Related: Reserve Bank of Australia and Mastercard Announce Successful CBDC Test
No Public Policy Case for Retail CBDC, Says Jones
Jones outlined the RBA’s three-year roadmap, which has a particular focus on updating Australia’s wholesale banking system:
I can confirm that the RBA is making a strategic commitment to prioritise its work agenda on wholesale digital money and infrastructure – including wholesale CBDC – rather than retail CBDC.
According to Jones, the decision to focus on a wholesale CBDC rather than retail comes down to the relative benefits and costs of each system. He said the numerous benefits to Australia’s baking systems of a wholesale CBDC include:
- Reducing counterparty and operational risks;
- Increasing informational transparency; and
- Improving liquidity and reducing compliance costs.

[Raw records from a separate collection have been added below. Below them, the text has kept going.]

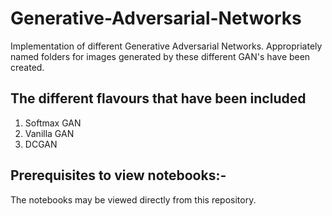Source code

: # Generative-Adversarial-Networks

Implementation of different Generative Adversarial Networks.
Appropriately named folders for images generated by these different GAN's have been created.

## The different flavours that have been included

1. Softmax GAN 
2. Vanilla GAN
3. DCGAN

## Prerequisites to view notebooks:-

The notebooks may be viewed directly from this repository.




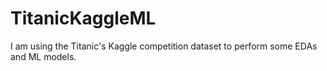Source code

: # TitanicKaggleML
 
I am using the Titanic's Kaggle competition dataset to perform some EDAs and ML models. 

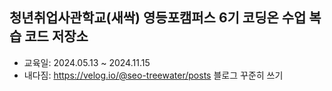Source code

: ## 청년취업사관학교(새싹) 영등포캠퍼스 6기 코딩온 수업 복습 코드 저장소 

- 교육일: 2024.05.13 ~ 2024.11.15 
- 내다짐: https://velog.io/@seo-treewater/posts 블로그 꾸준히 쓰기



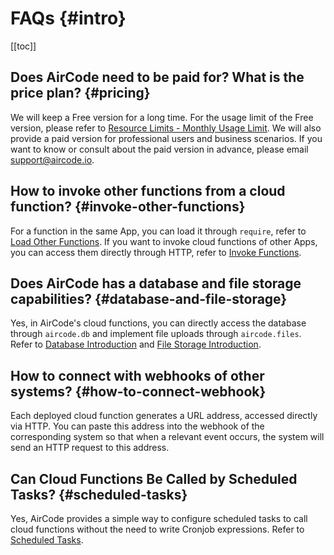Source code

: # FAQs {#intro}

[[toc]]

## Does AirCode need to be paid for? What is the price plan? {#pricing}

We will keep a Free version for a long time. For the usage limit of the Free version, please refer to [Resource Limits - Monthly Usage Limit](/about/limits#monthly-usage). We will also provide a paid version for professional users and business scenarios. If you want to know or consult about the paid version in advance, please email [support@aircode.io](mailto:support@aircode.io?subject=Get%20information%20on%20the%20Paid%20Upgrade%20Plan%20of%20AirCode).

## How to invoke other functions from a cloud function? {#invoke-other-functions}

For a function in the same App, you can load it through `require`, refer to [Load Other Functions](/guide/functions/require). If you want to invoke cloud functions of other Apps, you can access them directly through HTTP, refer to [Invoke Functions](/guide/functions/invoke).

## Does AirCode has a database and file storage capabilities? {#database-and-file-storage}

Yes, in AirCode's cloud functions, you can directly access the database through `aircode.db` and implement file uploads through `aircode.files`. Refer to [Database Introduction](/getting-started/database) and [File Storage Introduction](/getting-started/files).

## How to connect with webhooks of other systems? {#how-to-connect-webhook}

Each deployed cloud function generates a URL address, accessed directly via HTTP. You can paste this address into the webhook of the corresponding system so that when a relevant event occurs, the system will send an HTTP request to this address.

## Can Cloud Functions Be Called by Scheduled Tasks? {#scheduled-tasks}

Yes, AirCode provides a simple way to configure scheduled tasks to call cloud functions without the need to write Cronjob expressions. Refer to [Scheduled Tasks](/guide/functions/scheduled-tasks).
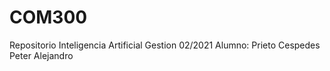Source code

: # COM300
Repositorio Inteligencia Artificial Gestion 02/2021
Alumno: Prieto Cespedes Peter Alejandro
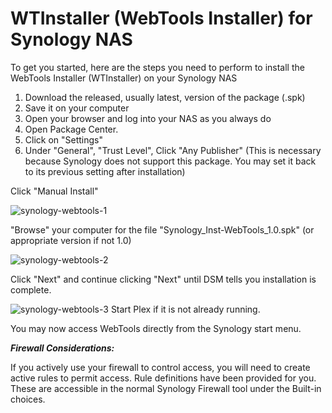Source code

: # WTInstaller (WebTools Installer) for Synology NAS

To get you started, here are the steps you need to perform to install the WebTools Installer (WTInstaller) on your Synology NAS

1.  Download the released, usually latest, version of the package (.spk)
2.  Save it on your computer
3.  Open your browser and log into your NAS as you always do
4.  Open Package Center.
5.    Click on "Settings" 
6.    Under "General", "Trust Level",  Click "Any Publisher" 
       (This is necessary because Synology does not support this package.  You may set it back to its previous setting after installation)

Click "Manual Install"

![synology-webtools-1](https://github.com/ukdtom/WTInstaller/blob/master/Wiki/synology/synology-webtools-1a.png)

"Browse" your computer for the file "Synology_Inst-WebTools_1.0.spk"   (or appropriate version if not 1.0)

![synology-webtools-2](https://github.com/ukdtom/WTInstaller/blob/master/Wiki/synology/synology-webtools-2a.png)

Click "Next" and continue clicking "Next" until DSM tells you installation is complete.

![synology-webtools-3](https://github.com/ukdtom/WTInstaller/blob/master/Wiki/synology/synology-webtools-3a.png)
Start Plex if it is not already running.

You may now access WebTools directly from the Synology start menu.


_**Firewall Considerations:**_

If you actively use your firewall to control access,  you will need to create active rules to permit access.  Rule definitions have been provided for you.  These are accessible in the normal Synology Firewall tool under the Built-in choices.







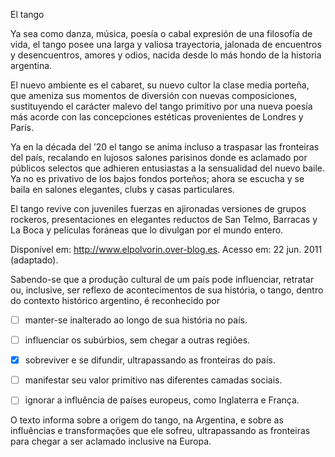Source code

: 

El tango

Ya sea como danza, música, poesía o cabal expresión de una filosofía de vida, el tango posee una larga y valiosa trayectoria, jalonada de encuentros y desencuentros, amores y odios, nacida desde lo más hondo de la historia argentina.

El nuevo ambiente es el cabaret, su nuevo cultor la clase media porteña, que ameniza sus momentos de diversión con nuevas composiciones, sustituyendo el carácter malevo del tango primitivo por una nueva poesía más acorde con las concepciones estéticas provenientes de Londres y París.

Ya en la década del ’20 el tango se anima incluso a traspasar las fronteiras del país, recalando en lujosos salones parisinos donde es aclamado por públicos selectos que adhieren entusiastas a la sensualidad del nuevo baile. Ya no es privativo de los bajos fondos porteños; ahora se escucha y se baila en salones elegantes, clubs y casas particulares.

El tango revive con juveniles fuerzas en ajironadas versiones de grupos rockeros, presentaciones en elegantes reductos de San Telmo, Barracas y La Boca y películas foráneas que lo divulgan por el mundo entero.

Disponível em: http://www.elpolvorin.over-blog.es. Acesso em: 22 jun. 2011 (adaptado).

Sabendo-se que a produção cultural de um país pode influenciar, retratar ou, inclusive, ser reflexo de acontecimentos de sua história, o tango, dentro do contexto histórico argentino, é reconhecido por



- [ ] manter-se inalterado ao longo de sua história no país.
- [ ] influenciar os subúrbios, sem chegar a outras regiões.
- [x] sobreviver e se difundir, ultrapassando as fronteiras do país.
- [ ] manifestar seu valor primitivo nas diferentes camadas sociais.
- [ ] ignorar a influência de países europeus, como Inglaterra e França.


O texto informa sobre a origem do tango, na Argentina, e sobre as influências e transformações que ele sofreu, ultrapassando as fronteiras para chegar a ser aclamado inclusive na Europa.

        
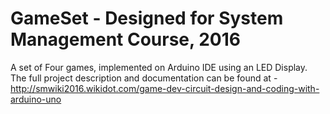 # GameSet - Designed for System Management Course, 2016

A set of Four games, implemented on Arduino IDE using an LED Display. 
The full project description and documentation can be found at - http://smwiki2016.wikidot.com/game-dev-circuit-design-and-coding-with-arduino-uno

The benefits of a retail CBDC by contrast are currently “modest and uncertain” explained Jones, and wouldn’t necessarily have much impact on Australia’s economy. He argued a retail CBDC could also introduce significant risks to the economy including higher borrowing costs, higher likelihood of bank runs, and more complicated implementation of appropriate monetary policy.
Australians are generally well served by a safe, efficient and innovative retail payments system. Given the potential benefits of a retail CBDC in Australia appear modest at the present time, and a retail CBDC would create non-trivial challenges for financial stability and monetary policy implementation, we are yet to see a strong public policy case emerge for issuing a retail CBDC.

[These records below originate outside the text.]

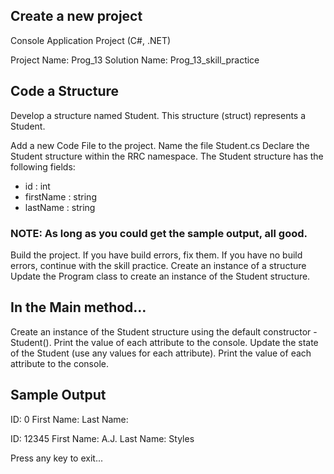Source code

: ## Create a new project
Console Application Project (C#, .NET)

Project Name: Prog_13
Solution Name: Prog_13_skill_practice

## Code a Structure
Develop a structure named Student. This structure (struct) represents a Student.

Add a new Code File to the project. Name the file Student.cs
Declare the Student structure within the RRC namespace. The Student structure has the following fields:
- id : int
- firstName : string
- lastName : string


### NOTE: As long as you could get the sample output, all good. 


Build the project. If you have build errors, fix them. If you have no build errors, continue with the skill practice.
Create an instance of a structure
Update the Program class to create an instance of the Student structure.

## In the Main method…

Create an instance of the Student structure using the default constructor - Student().
Print the value of each attribute to the console.
Update the state of the Student (use any values for each attribute).
Print the value of each attribute to the console.

## Sample Output

ID: 0
First Name:
Last Name:

ID: 12345
First Name: A.J.
Last Name: Styles

Press any key to exit...
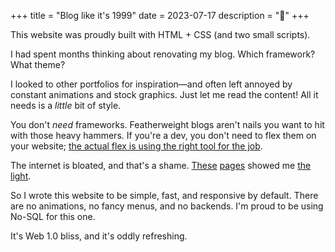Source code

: +++
title = "Blog like it's 1999"
date = 2023-07-17
description = "🌱"
+++

This website was proudly built with HTML + CSS (and two small scripts).

I had spent months thinking about renovating my blog. Which framework? What theme?

I looked to other portfolios for inspiration—and often left annoyed by constant animations and stock graphics. Just let me read the content! All it needs is a *little* bit of style.


You don't *need* frameworks. Featherweight blogs aren't nails you want to hit with those heavy hammers. If you're a dev, you don't need to flex them on your website; [the actual flex is using the right tool for the job](https://clairefro.dev/blog/p/look-ma-no-react-why-i-recoded-my-portfolio-site-with-vanilla-everything#modern-frameworks-are-a-false-flex).

The internet is bloated, and that's a shame. [These](https://motherfuckingwebsite.com/) [pages](http://bettermotherfuckingwebsite.com/) showed me [the](https://brutalist-web.design/) [light](https://bearblog.dev/).

So I wrote this website to be simple, fast, and responsive by default. There are no animations, no fancy menus, and no backends. I'm proud to be using No-SQL for this one.

It's Web 1.0 bliss, and it's oddly refreshing.

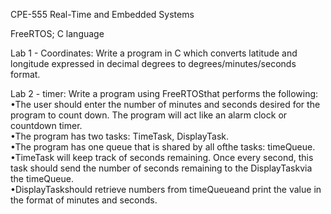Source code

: CPE-555 Real-Time and Embedded Systems

FreeRTOS; C language

Lab 1 - Coordinates: Write a program in C which converts latitude and longitude expressed in decimal degrees to degrees/minutes/seconds format.

Lab 2 - timer: Write a program using FreeRTOSthat performs the following:  
               •The user should enter the number of minutes and seconds desired for the program to count down. The program will act like an alarm clock or countdown timer.  
               •The program has two tasks: TimeTask, DisplayTask.  
							 •The program has one queue that is shared by all ofthe tasks: timeQueue.  
               •TimeTask will keep track of seconds remaining. Once every second, this task should send the number of seconds remaining to the DisplayTaskvia the timeQueue.  
               •DisplayTaskshould retrieve numbers from timeQueueand print the value in the format of minutes and seconds.
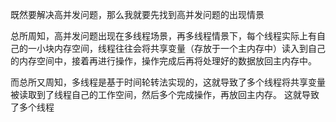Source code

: 既然要解决高并发问题，那么我就要先找到高并发问题的出现情景

总所周知，高并发问题出现在多线程场景，再多线程情景下，每个线程实际上有自己的一小块内存空间，线程往往会将共享变量（存放于一个主内存中）读入到自己的内存空间中，接着再进行操作，操作完成后再将处理好的数据放回主内存中。

而总所又周知，多线程是基于时间轮转法实现的，这就导致了多个线程将共享变量被读取到了线程自己的工作空间，然后多个完成操作，再放回主内存。
这就导致了多个线程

RBA’s Eyes Tokenised Markets with Wholesale CBDC
Jones said the RBA’s most pressing priority at the moment is implementing the public phase of Project Acacia, which is focussed on identifying “opportunities to uplift the efficiency, transparency and resilience of wholesale markets through tokenised money and new settlement infrastructure.” This will build on the central bank’s CBDC pilot programs run last year.

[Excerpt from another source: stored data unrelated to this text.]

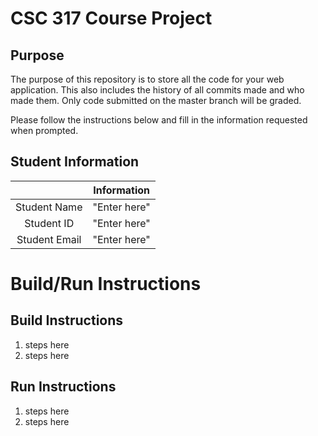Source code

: # CSC 317 Course Project

## Purpose

The purpose of this repository is to store all the code for your web application. This also includes the history of all commits made and who made them. Only code submitted on the master branch will be graded.

Please follow the instructions below and fill in the information requested when prompted.

## Student Information

|               | Information   |
|:-------------:|:-------------:|
| Student Name  |  "Enter here"   |
| Student ID    |   "Enter here"  |
| Student Email |   "Enter here"  |



# Build/Run Instructions

## Build Instructions
1. steps here
2. steps here

## Run Instructions
1. steps here
2. steps here 
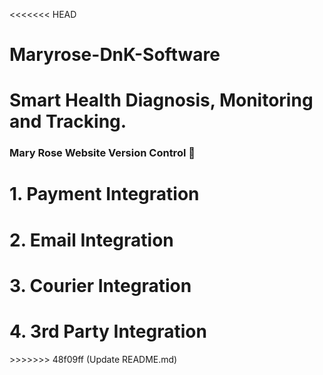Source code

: <<<<<<< HEAD
# Maryrose-DnK-Software
Smart Health Diagnosis, Monitoring and Tracking.
=======
### Mary Rose Website Version Control 🍷

<h1>1. Payment Integration</h1>
<h1>2. Email Integration</h1>
<h1>3. Courier Integration</h1>
<h1>4. 3rd Party Integration</h1>
>>>>>>> 48f09ff (Update README.md)

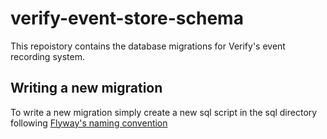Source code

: # verify-event-store-schema

This repoistory contains the database migrations for Verify's event recording system.

## Writing a new migration

To write a new migration simply create a new sql script in the sql directory following [Flyway's naming convention](https://flywaydb.org/documentation/migrations#naming-1)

The implementation of Project Acacia will be the first step in the bank’s three-year digital money roadmap, as it aims to assess how a wholesale CBDC could support tokenised markets in Australia. By the end of this three-year roadmap, the RBA hopes to have established academic and industry advisory groups, introduced a CBDC regulatory sandbox, and conducted widespread public engagement on the future of digital money in Australia.
Related: New Zealand Reserve Bank Suggests Potential CBDC Launch by 2030
According to the Atlantic Council’s CBDC tracker, every country in the G20 is currently exploring a CBDC, with 19 of them — including Australia — in an advanced phase of exploration. As of September 2024, only three countries have actually launched a CBDC: The Bahamas, Jamaica and Nigeria.